Just one day after Facebook gained permission to open a subsidiary in China, the government pulled the business filing and began to censor mentions of the news. An anonymous source tells The New York Times that Facebook no longer has permission to launch the startup incubator it had planned.
Facebook planned to open up a $30 million subsidiary called Facebook Technology (Hangzhou) and run a startup incubator that would have made small investments and gave advice to local businesses.
Local officials had not checked with Beijing’s internet regulator for permission
The sudden rejection stems from a disagreement between Chinese authorities, the source told the Times. Local officials in Zhejiang, an eastern province that houses Alibaba’s headquarters, gave Facebook the initial permission, but the Cyberspace Administration of China, Beijing’s internet regulator, had not.
According to screenshots of the business filing on the remaining social media posts that haven’t been censored, the subsidiary had been listed as wholly owned by Facebook Hong Kong Limited. Facebook does have a sales office in Hong Kong, which isn’t subject to the rules and censorship of the mainland. In a statement yesterday, the company told The Verge, “We are interested in setting up an innovation hub in Zhejiang to support Chinese developers, innovators and start-ups.”

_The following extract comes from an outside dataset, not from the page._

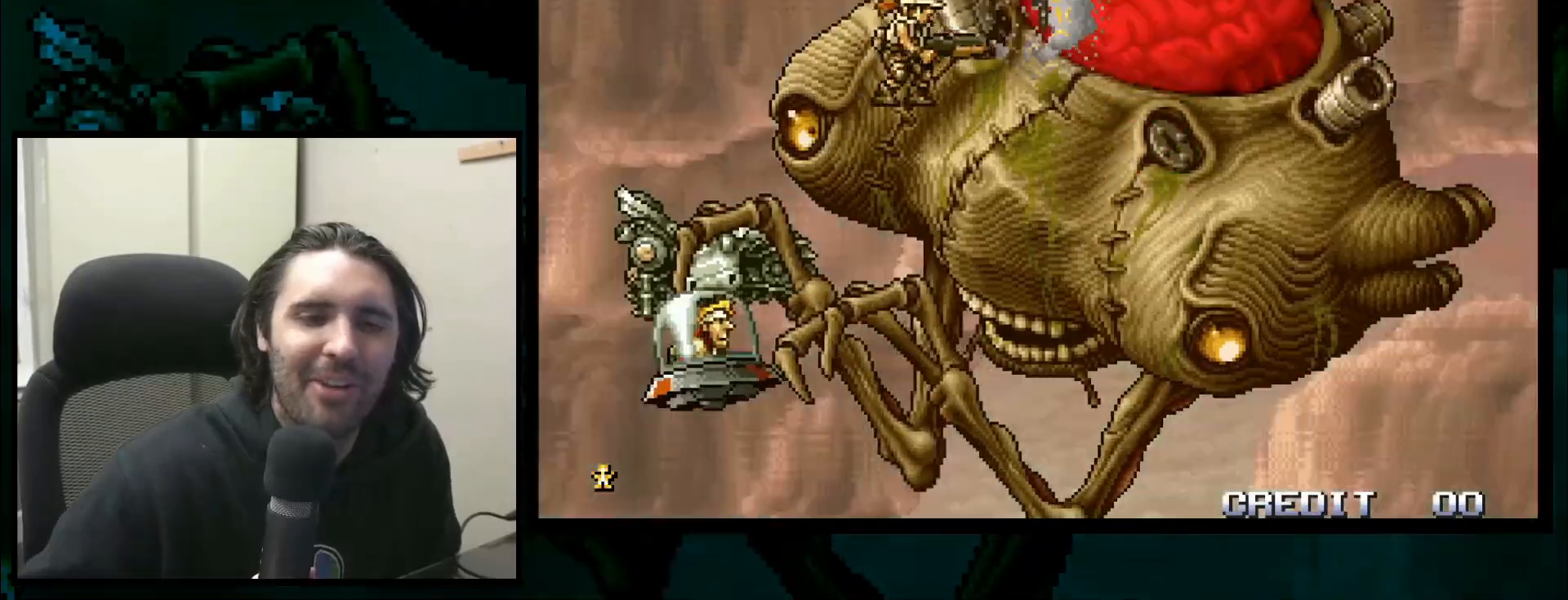
{"dt_ms": 500, "buttons": [], "left_stick": "center", "events": []}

Facebook previously failed to open an office in Beijing in 2015, a pattern that seems to be repeated here
This would have been the first time that Facebook successfully expanded into China after Beijing blocked the platform in 2009 following its use by Xinjiang independence activists in the Ürümqi riots. Facebook previously tried to open an office in Beijing in 2015 and got as far as obtaining a permit, but ultimately, it was unsuccessful, a pattern that seems to be echoed here. Last year, Facebook quietly launched an app in China called Colorful Balloons that let users share photos with friends. Oculus, Facebook’s VR company, also has an office in Shanghai.

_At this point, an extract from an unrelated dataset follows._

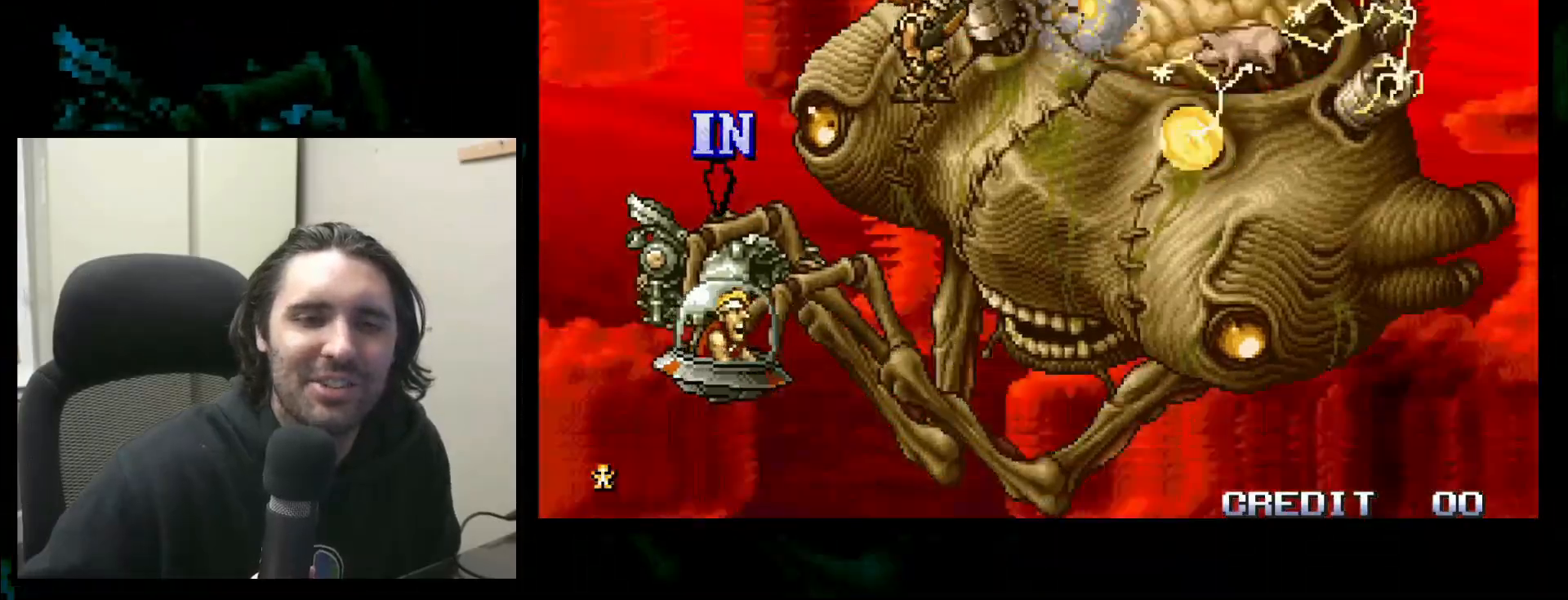
{"dt_ms": 500, "buttons": [], "left_stick": "center", "events": []}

Last week in an interview with Recode, chief executive Mark Zuckerberg expressed significant doubt that his company could successfully reach China. When asked where Facebook was on China, he responded, “I mean, we’re blocked.” He then elaborated on the grim situation: “I mean, we’re a long time away from doing anything. At some point, I think that we need to figure it out, but we need to figure out a solution that is in line with our principles and what we wanna do, and in line with the laws there, or else it’s not gonna happen. Right now, there isn’t an intersection.”